市川の
大きな独り言、小さな叫び



[2018.10.24 W]

評価

 現代に生きる私達は、常に“評価”と言うものに付きまとわれている。特に、学校と言う制度は評価と無関係には存在し得ない。まずもって、教わる側は試験を受け、その成績によって修学が成ったか否かを判定される。普通、私達は評価の結果を何よりも心配する一方、評価のものさしに対してはそれほど気を配らない傾向がある。おそらく、評価、すなわち試験ならば採点、は概ね正しく為されている(に違いない)と良い方向に解釈しているからであろう。

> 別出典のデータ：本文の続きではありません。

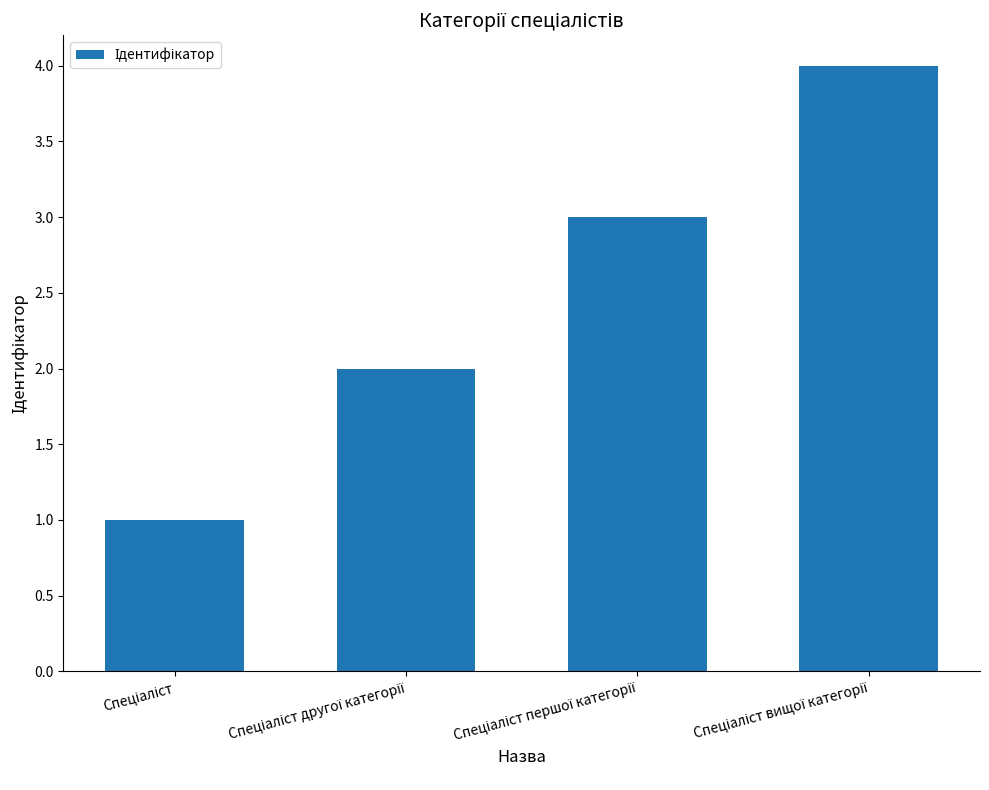

What is the greatest value displayed?

4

 ところが、ちょっと冷静になって考えればすぐに分かるように、評価者(採点者)の考え一つで最終的な評価点はどうにでもなるのである。例えば、10問で百点満点の漢字の書き取り問題があったとして、各問10点づつではなく、一つ目の正答に91点を、残りの正答に1点づつと言うような配点であったならばどうだろうか。

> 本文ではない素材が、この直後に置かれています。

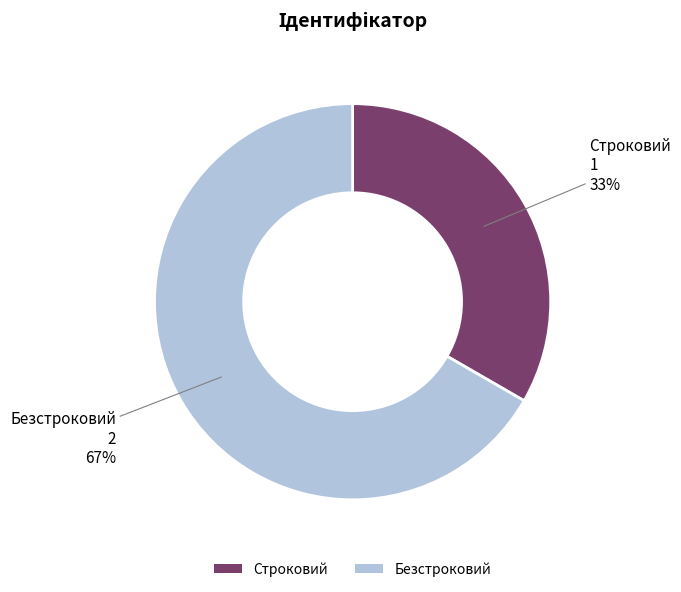

What is the smallest slice in the pie chart?

Строковий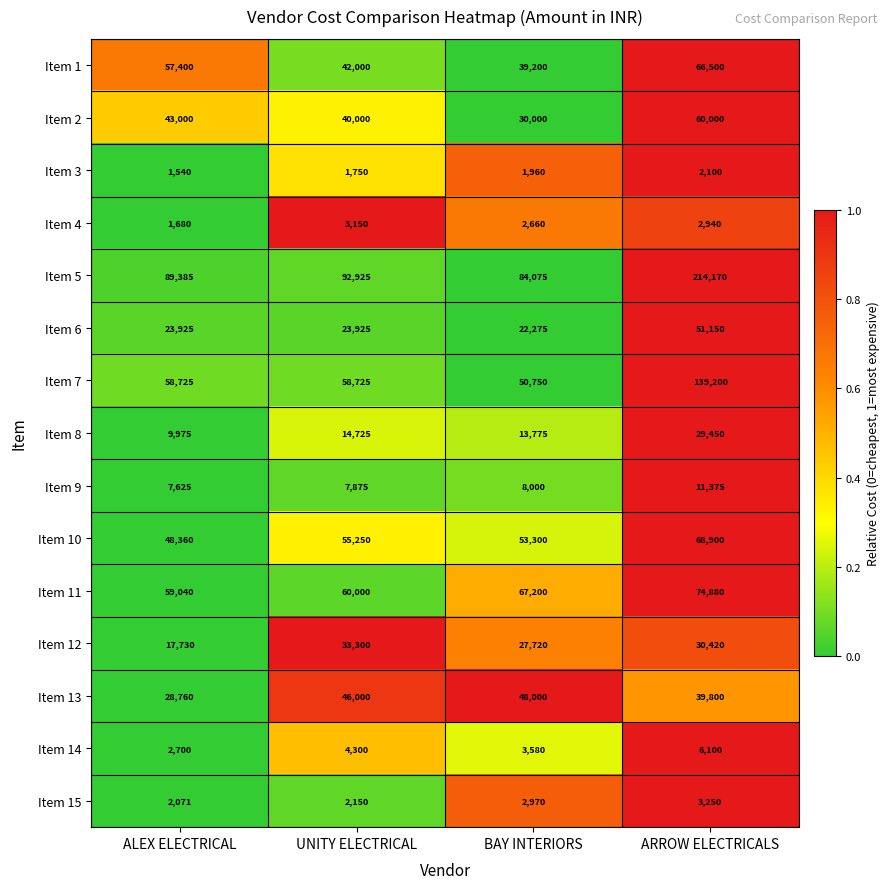

What is the sum of all Item 11 values?

261120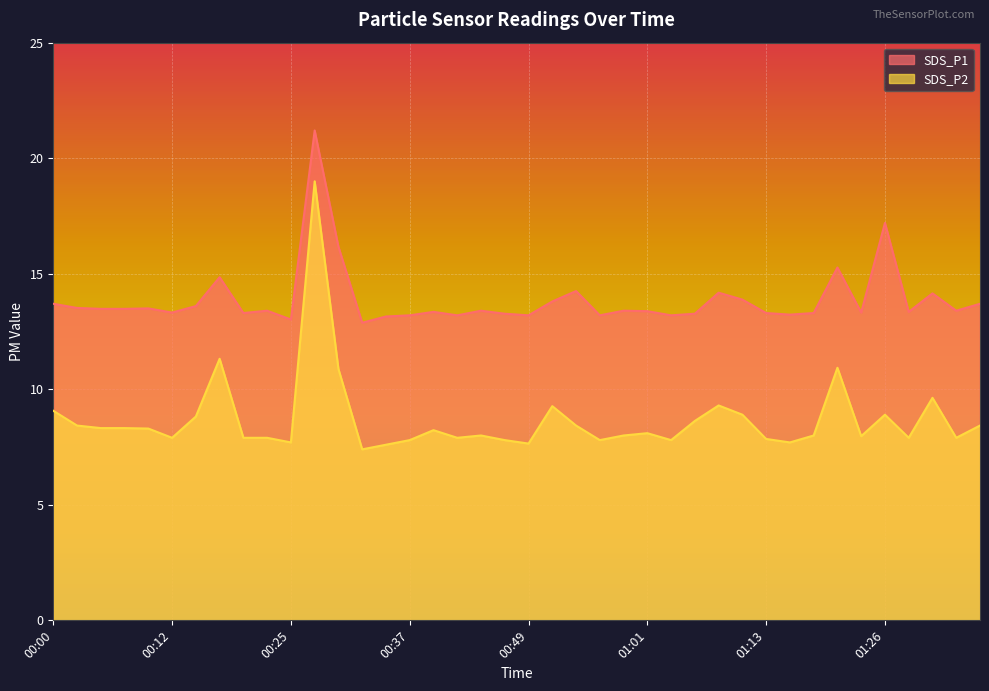

Between 00:17 and 00:49, which series saw the biggest shift?

SDS_P2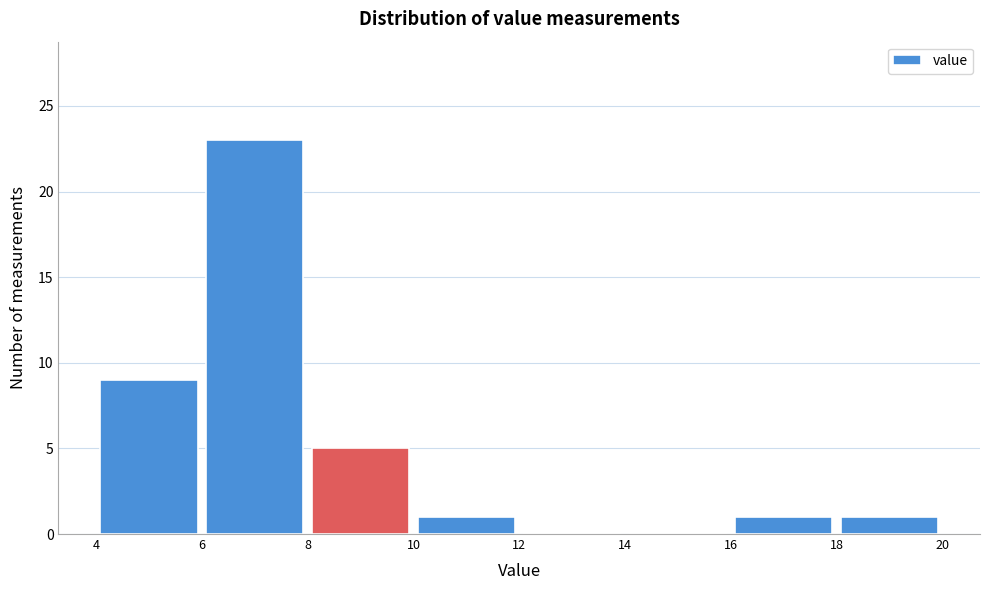

Reading left to right, list every bar in this chart as the range it spans on the x-axis followed by its height. The values are not printed on the chart, so give them approximately, as read against the axis.

4 to 6: 9
6 to 8: 23
8 to 10: 5
10 to 12: 1
12 to 14: 0
14 to 16: 0
16 to 18: 1
18 to 20: 1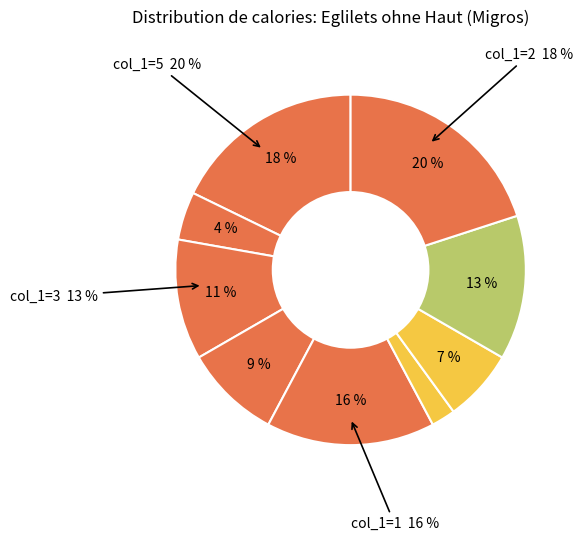

What is the total percentage of col_1=8 and col_1=3?

15.2%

 大学生は何十科目もの授業を受け、それぞれに対して点数が付く。今、多くの大学では、それらを総合した成績を4点満点の数値で表し学生に順位を付けるようになって来ている。この数値は grade point average (GPA) と呼ばれている。このようすると、さも厳格かつ正確に学生の成績が表現されているように見えるかもしれない。ところが、各科目の点数の付け方、具体的に言えば、授業を担当する教員間で点数の付け方に関する統一がとられていない場合が大半ではないかと思う。すなわち、最終的に出てきた各学生のGPAと言う数値自体にはそれほどの精度はないのである。 (補1)

 ここで非常に大きな問題は、そのような数値、GPAをあたかも絶対的な指標として色々な場面で活用するようになって来ていることである。奨学金・就職活動・研究室配属、等々。前述の理由により、同じ大学内であっても、異なる学科や学部の学生のパフォーマンスを一つの数値で比較することなど、無謀かつ無意味としか私には思えない。ある数式でもって定義された数値は、その定義の範囲内でしか正しい意味を持たない。この点で、今、多くの大学で利用されているGPAの一人歩きは、大学教育の場において、むしろ危険ですらある。 (補2)(補3)

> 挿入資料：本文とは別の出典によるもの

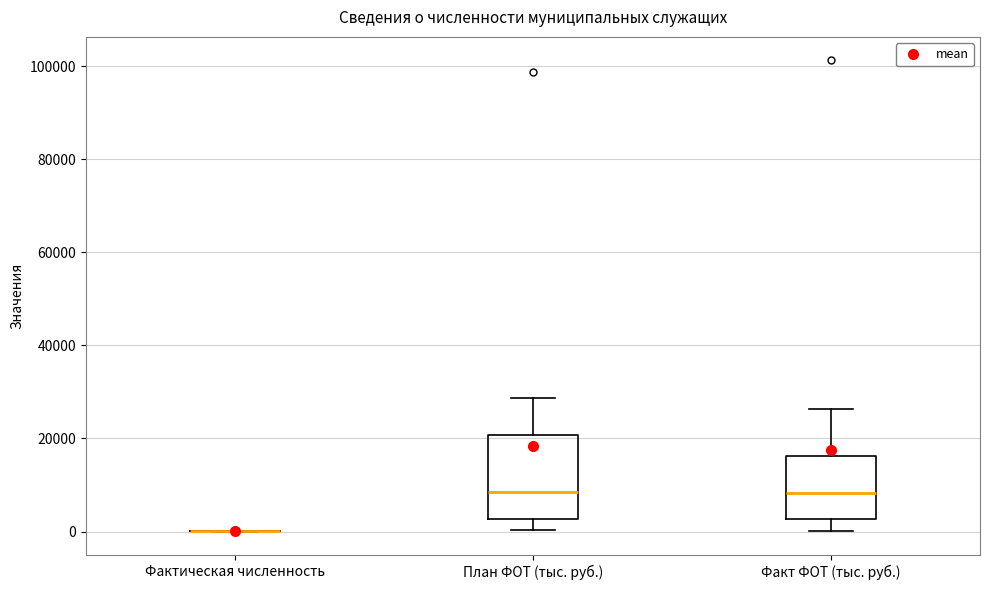

Which box is the tallest, from its lower edge to its upper edge?

План ФОТ (тыс. руб.)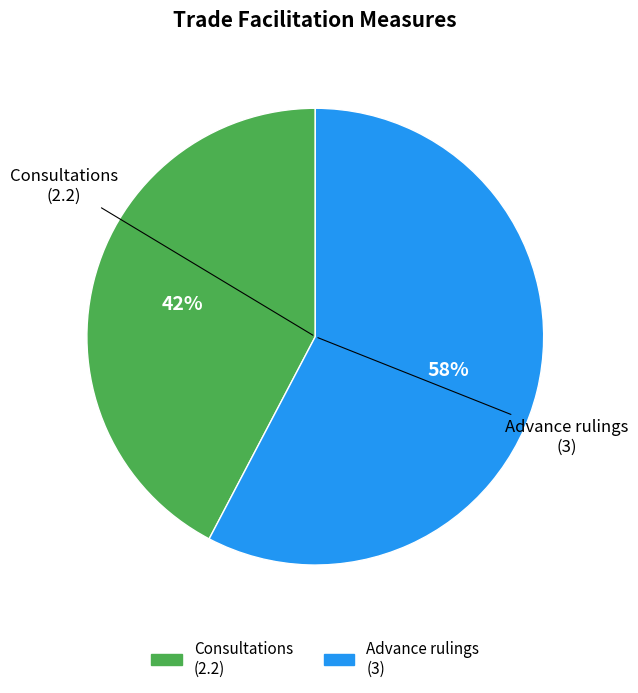

How many slices are in this pie chart?

2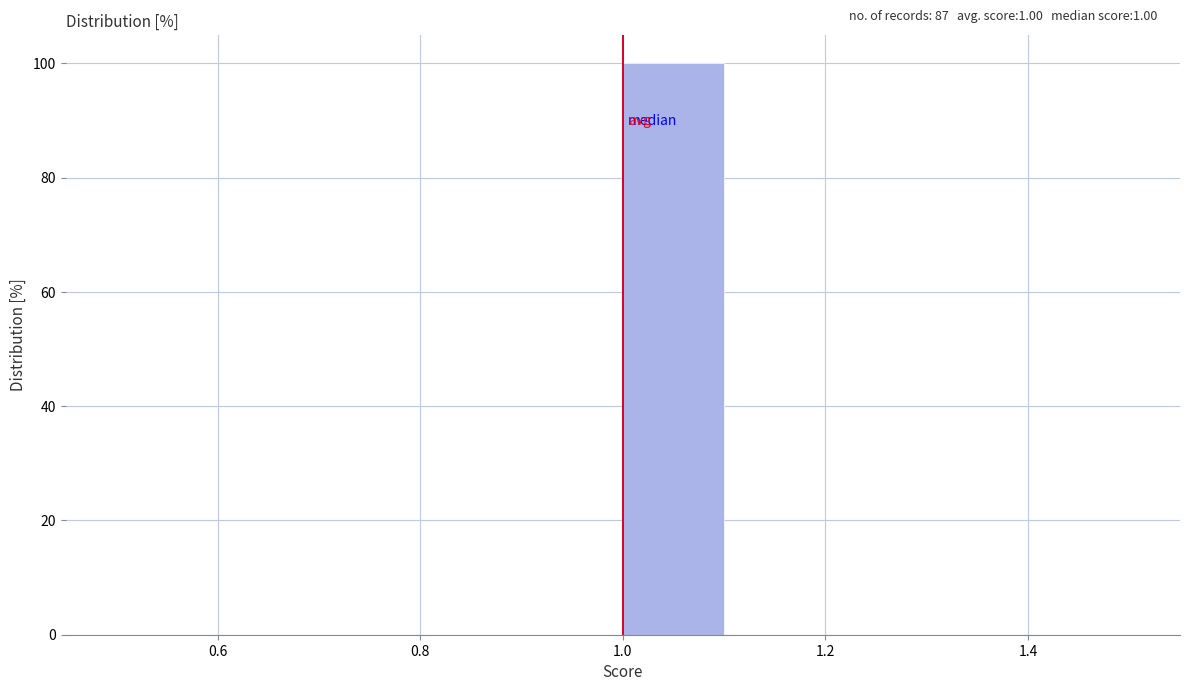

Over which range of the x-axis is the bar tallest?

1.0 to 1.1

 このGPAの一人歩きはさらに副作用を伴っている。教員が各学生に付ける試験の点数が(どんどんと)高くなりがちになるのである。学生にとっての成績であるGPAとは別に、各科目ごとに教員が付けた点数の総合と言える(やはり4点満点の)grade point class average (GPC) と言う数値がある。GPCが高ければ甘い、低ければ辛い採点と言えなくもない。これに関して、GPCが低い場合、まるでその授業担当教員がきちんと教育をしていないかのごとく批判をする声も出ていると聞く。これもGPA同様に、意味のない数字に基づいて教育を破壊する行為に等しいと言って良いのではないか。

 要するに、重要な点は、GPA に限らず、元となるデータとそれを用いた算出方法が適切でなければ、最終的に得られた数値には大した意味は無いと言うことである。少なくとも、自然科学系の(大学)人であれば、この程度のことは簡単に想像がつくと思うのだが。 (補4)

 なお、海外の大学との関係における GPA については、機会があれば考えて見たい。


補1
 各教員間で、あるいは大学として、個別の試験の採点方法などを統一する必要があるだろうか。

補2
 多くの大学で、GPA を少しでも上げること(あるいは、下げないこと)を最優先に履修科目を選ぶ学生がいると聞くと、大学教育とは一体、何なのかと考え込んでしまう。

補3
 各教員が任意の基準や考え方で採点した場合であっても、GPAがほぼ正確にパフォーマンスを評価するものさしと成りうるのは、対象とする全ての学生が全く同じ科目を履修する場合のみだろう。

補4
 学術論文の評価に用いられるインパクトファクターに関しても、その利用の拡大に伴って、間違った使い方も目に付くようになって来たと感じられる。